=== DATASET RECORDS ===
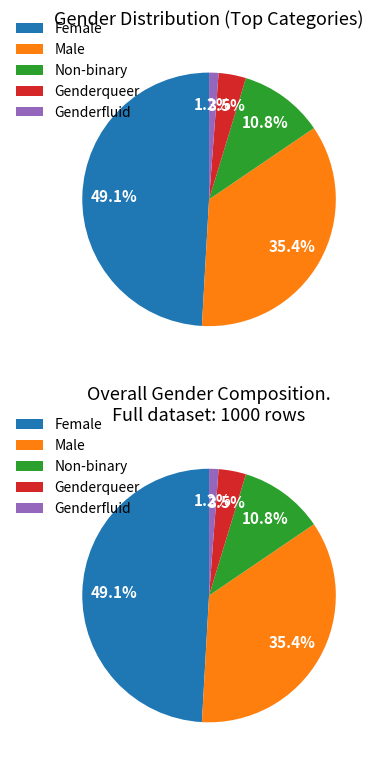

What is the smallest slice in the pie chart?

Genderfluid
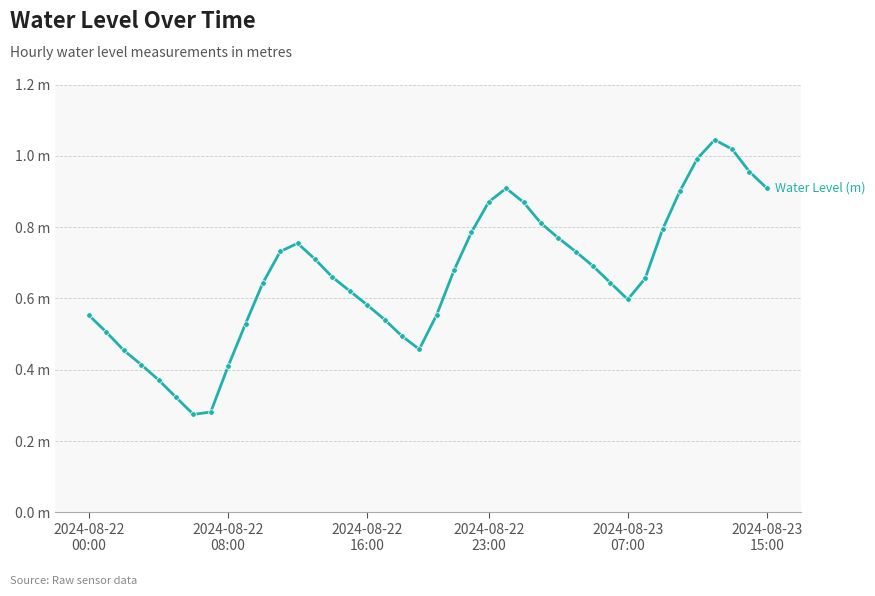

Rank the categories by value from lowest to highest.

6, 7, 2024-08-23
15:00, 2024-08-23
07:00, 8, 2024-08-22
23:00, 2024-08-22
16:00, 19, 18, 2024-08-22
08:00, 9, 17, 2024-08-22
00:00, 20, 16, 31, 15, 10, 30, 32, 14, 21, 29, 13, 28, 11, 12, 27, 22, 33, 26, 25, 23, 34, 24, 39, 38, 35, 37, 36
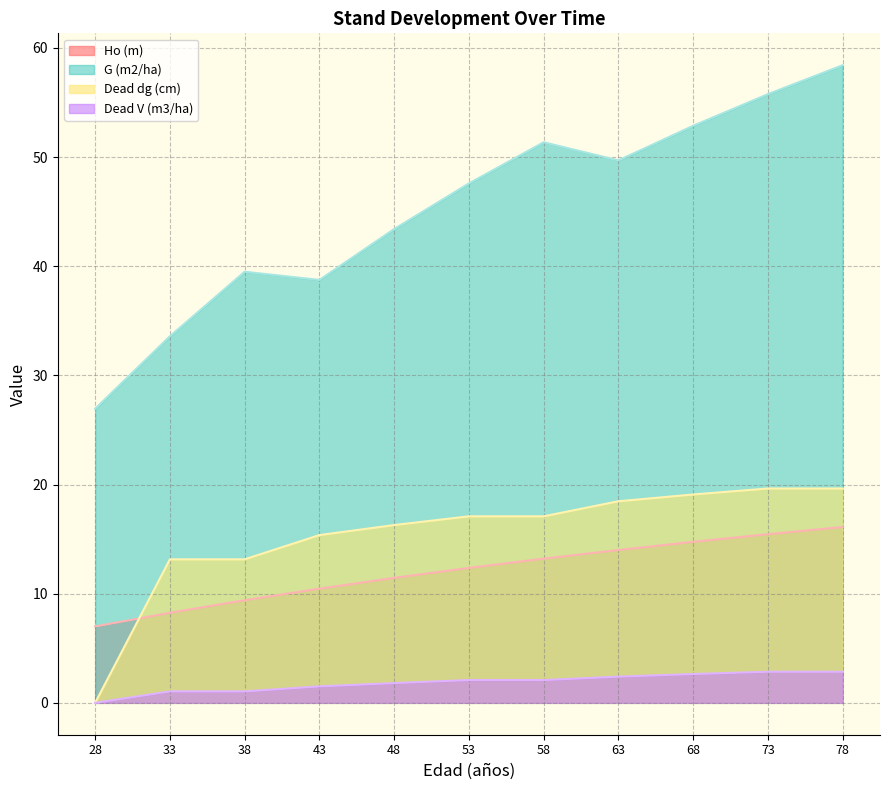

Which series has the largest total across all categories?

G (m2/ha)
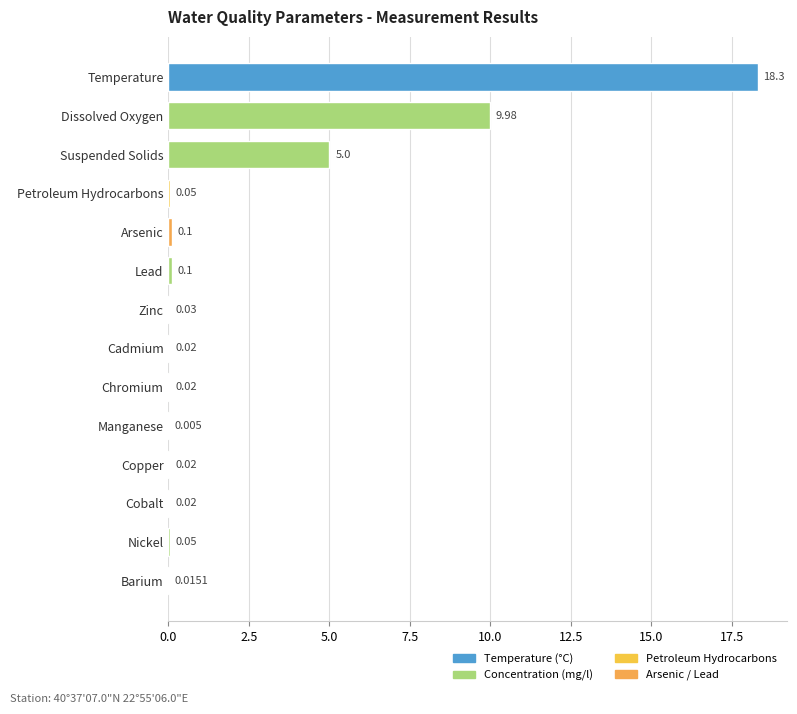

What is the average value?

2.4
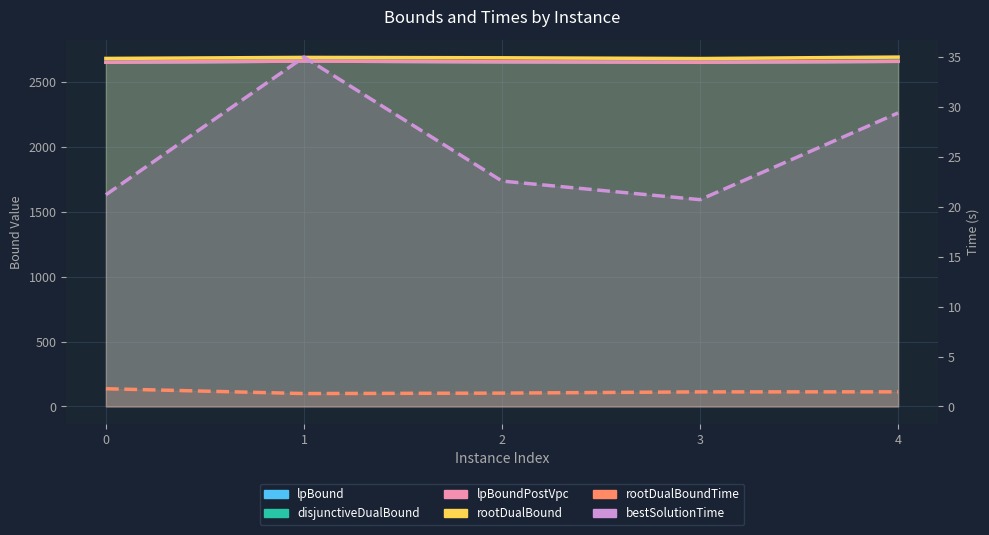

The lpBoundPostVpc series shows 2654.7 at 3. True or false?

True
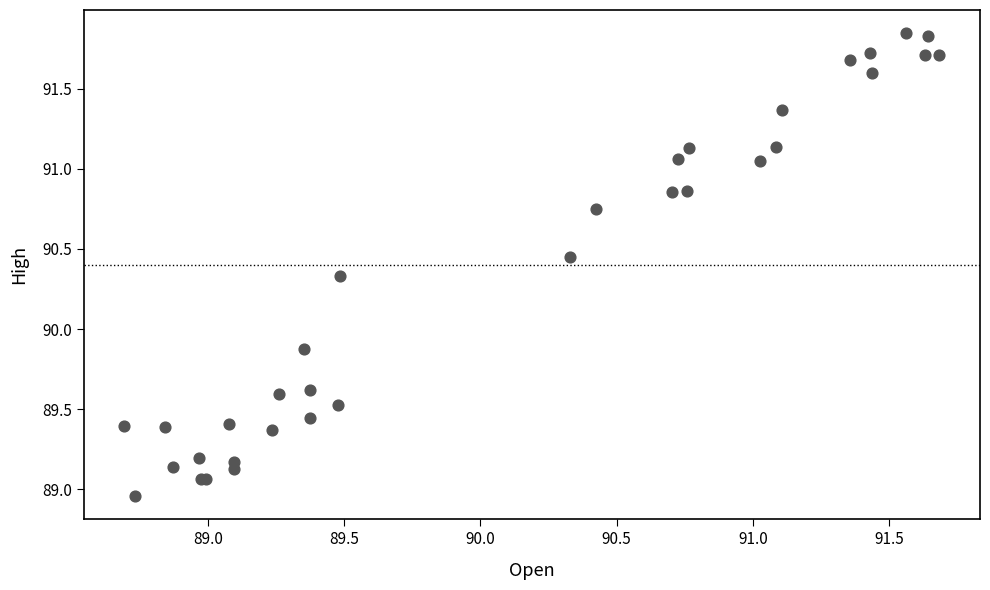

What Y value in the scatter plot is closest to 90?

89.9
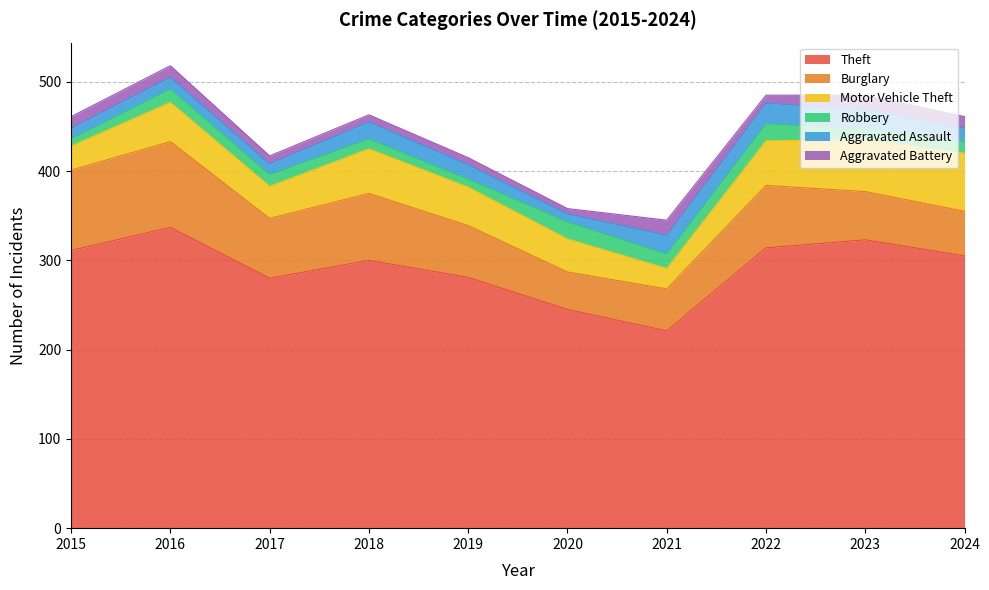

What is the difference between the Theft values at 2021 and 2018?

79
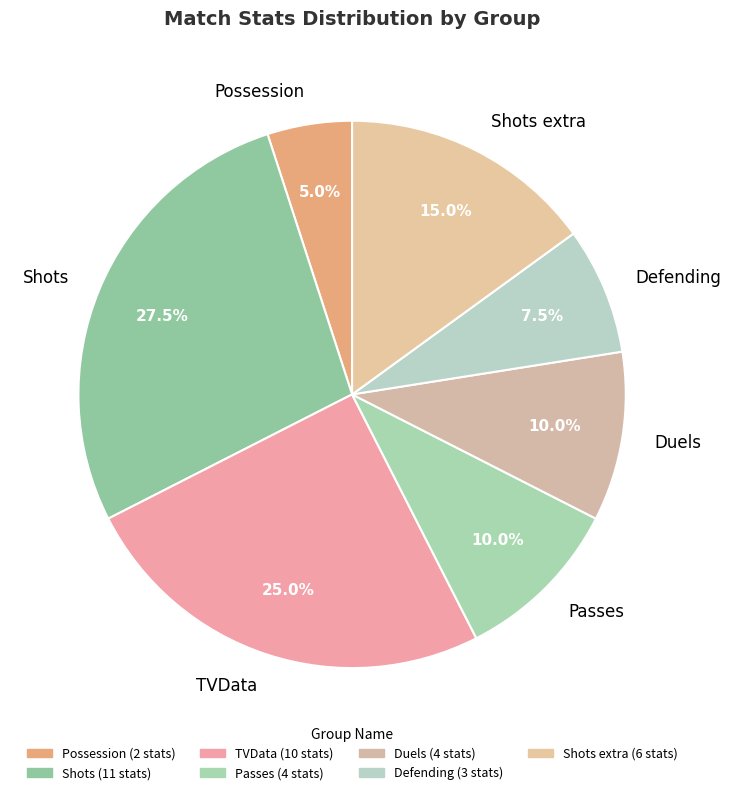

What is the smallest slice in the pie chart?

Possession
===
Can you extract the lines of the material above exactly, beginning at the line that has "What is the difference" and stopping after the last line of the material, with the pictures left out?

What is the difference between the Theft values at 2021 and 2018?

79

What is the smallest slice in the pie chart?

Possession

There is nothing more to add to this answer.